**Ketentuan Tugas:**
**A)** Susun baris-baris catatan menjadi daftar bernomor tanpa baris kosong, mulai dari awal catatan sampai dengan baris yang memuat "422: 9:35 -> 9:32".
**B)** Teruskan tulisan tentang sejarah kantong plastik setelah kalimat terakhirnya.

##### Kutipan Teks

Gerakan memerangi kantong plastik sampai dengan saat ini masih tengah digalakkan di seluruh dunia, tak terkecuali di Indonesia. Terlebih lagi, Indonesia sendiri menjadi penyumbang sampah plastik ke laut terbesar nomor dua di dunia.
Terlepas dari hal itu, pastinya siapa sangka bahwa ternyata dulu kantong plastik tersebut diciptakan untuk menyelamatkan bumi. Berdasarkan sejarahnya, kantong plastik pertama kali dibuat pada tahun 1959 oleh Sten Gustaf Thulin dengan tujuan untuk membantu lingkungan.
Alasan Thulin dalam menciptakan kantong plastik adalah untuk mengganti kantong kertas. Putra Thulin, Raoul Thulin pun kala itu mengatakan bahwa dunia tengah mencoba untuk menjaga sumber daya alamnya. Sehingga kantong plastik dinilai akan lebih mudah dibawa ke mana pun dan bisa dipakai secara berkali-kali.
Dilansir dari berbagai sumber, dalam sejarahnya, pada saat Perang Dunia II berkecamuk, industri plastik sintetis mengalami masa kejayaan. Hal itu dikarenakan adanya tuntutan untuk melestarikan sumber daya alam yang langka.
Sehingga, dengan demikian, produksi alternatif sintetis pun menjadi prioritas. Sepanjang periode perang berlangsung, penelitian tentang plastik juga terus dilakukan. Penelitian itu terbukti dengan ditemukannya polyethylene terephthalate (PET) pada tahun 1941.
PET sendiri merupakan bahan untuk membuat botol minuman bersoda dikarenakan cukup kuat menahan dua tekanan atmosfer. Hal ini jugalah yang membuktikan betapa serba gunanya bahan-bahan baru yang murah tersebut.

##########
##### Informasi yang Ditampilkan

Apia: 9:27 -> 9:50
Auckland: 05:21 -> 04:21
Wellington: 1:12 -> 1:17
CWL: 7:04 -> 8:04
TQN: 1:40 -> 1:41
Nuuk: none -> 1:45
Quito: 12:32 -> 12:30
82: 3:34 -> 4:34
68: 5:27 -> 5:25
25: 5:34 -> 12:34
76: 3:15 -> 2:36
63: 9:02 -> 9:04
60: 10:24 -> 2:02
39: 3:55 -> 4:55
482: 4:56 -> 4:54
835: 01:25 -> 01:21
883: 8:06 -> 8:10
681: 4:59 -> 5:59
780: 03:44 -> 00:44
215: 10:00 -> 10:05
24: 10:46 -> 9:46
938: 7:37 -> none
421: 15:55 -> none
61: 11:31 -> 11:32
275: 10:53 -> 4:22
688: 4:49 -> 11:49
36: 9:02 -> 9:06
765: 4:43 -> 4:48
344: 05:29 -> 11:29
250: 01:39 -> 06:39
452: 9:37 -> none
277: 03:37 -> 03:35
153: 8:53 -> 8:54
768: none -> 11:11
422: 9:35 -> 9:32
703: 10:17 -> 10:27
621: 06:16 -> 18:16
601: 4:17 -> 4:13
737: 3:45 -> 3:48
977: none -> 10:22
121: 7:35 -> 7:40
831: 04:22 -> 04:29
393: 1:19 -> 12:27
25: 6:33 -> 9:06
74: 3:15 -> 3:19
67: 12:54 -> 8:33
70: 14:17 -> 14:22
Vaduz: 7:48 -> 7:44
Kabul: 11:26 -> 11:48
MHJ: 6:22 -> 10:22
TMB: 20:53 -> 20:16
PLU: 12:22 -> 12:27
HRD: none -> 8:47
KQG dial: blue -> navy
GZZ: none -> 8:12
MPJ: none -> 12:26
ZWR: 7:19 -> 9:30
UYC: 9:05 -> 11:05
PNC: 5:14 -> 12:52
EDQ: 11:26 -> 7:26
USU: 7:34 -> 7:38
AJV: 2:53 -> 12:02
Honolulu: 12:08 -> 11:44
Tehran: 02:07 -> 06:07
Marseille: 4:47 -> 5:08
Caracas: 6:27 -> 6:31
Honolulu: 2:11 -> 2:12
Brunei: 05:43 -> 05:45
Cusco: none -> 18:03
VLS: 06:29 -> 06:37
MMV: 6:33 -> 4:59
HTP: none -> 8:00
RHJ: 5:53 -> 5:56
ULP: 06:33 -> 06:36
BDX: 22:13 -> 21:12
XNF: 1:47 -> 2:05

##########

**Jawaban Latihan:**
**A)**
1. Apia: 9:27 -> 9:50
2. Auckland: 05:21 -> 04:21
3. Wellington: 1:12 -> 1:17
4. CWL: 7:04 -> 8:04
5. TQN: 1:40 -> 1:41
6. Nuuk: none -> 1:45
7. Quito: 12:32 -> 12:30
8. 82: 3:34 -> 4:34
9. 68: 5:27 -> 5:25
10. 25: 5:34 -> 12:34
11. 76: 3:15 -> 2:36
12. 63: 9:02 -> 9:04
13. 60: 10:24 -> 2:02
14. 39: 3:55 -> 4:55
15. 482: 4:56 -> 4:54
16. 835: 01:25 -> 01:21
17. 883: 8:06 -> 8:10
18. 681: 4:59 -> 5:59
19. 780: 03:44 -> 00:44
20. 215: 10:00 -> 10:05
21. 24: 10:46 -> 9:46
22. 938: 7:37 -> none
23. 421: 15:55 -> none
24. 61: 11:31 -> 11:32
25. 275: 10:53 -> 4:22
26. 688: 4:49 -> 11:49
27. 36: 9:02 -> 9:06
28. 765: 4:43 -> 4:48
29. 344: 05:29 -> 11:29
30. 250: 01:39 -> 06:39
31. 452: 9:37 -> none
32. 277: 03:37 -> 03:35
33. 153: 8:53 -> 8:54
34. 768: none -> 11:11
35. 422: 9:35 -> 9:32

**B)**
Kemudian pada masa-masa tersebut, optimisme terhadap plastik menjadi cenderung berlebihan. Bahkan setelah perang, terjadi sebuah pergeseran persepsi tentang plastik. Dia pun sudah tak lagi dipandang positif, terutama setelah puing-puing plastik di lautan pertama kali teramati pada tahun 1960-an.
Terlebih lagi, di tahun 1962-an Rachel Carson dalam bukunya “Silent Spring” mengungkapkan tentang bahaya pestisida. Ditambah lagi pada tahun 1969, tumpahan minyak di lepas pantai California juga mulai mendapatkan perhatian.
Kedua kasus tersebut pada akhirnya meningkatkan kekhawatiran tentang adanya polusi. Selain itu, kesadaran tentang isu lingkungan pun menyebar dan membuat plastik menjadi dipandang negatif.
Akibatnya, sejak tahun 1970-an hingga kini, plastik menjadi limbah yang diwaspadai. Bahkan saat ini, seluruh dunia kembali menggencarkan pemakaian barang-barang yang ramah lingkungan, termasuk kantong kertas.
Mereka mungkin mengalami biodegradasi lebih cepat, akan tetapi dikarenakan lebih berat mereka membutuhkan, lebih banyak lagi biaya transportasi. Selain itu, mereka juga membutuhkan lebih banyak air dan energi untuk membuatnya daripada yang dibutuhkan kantong plastik.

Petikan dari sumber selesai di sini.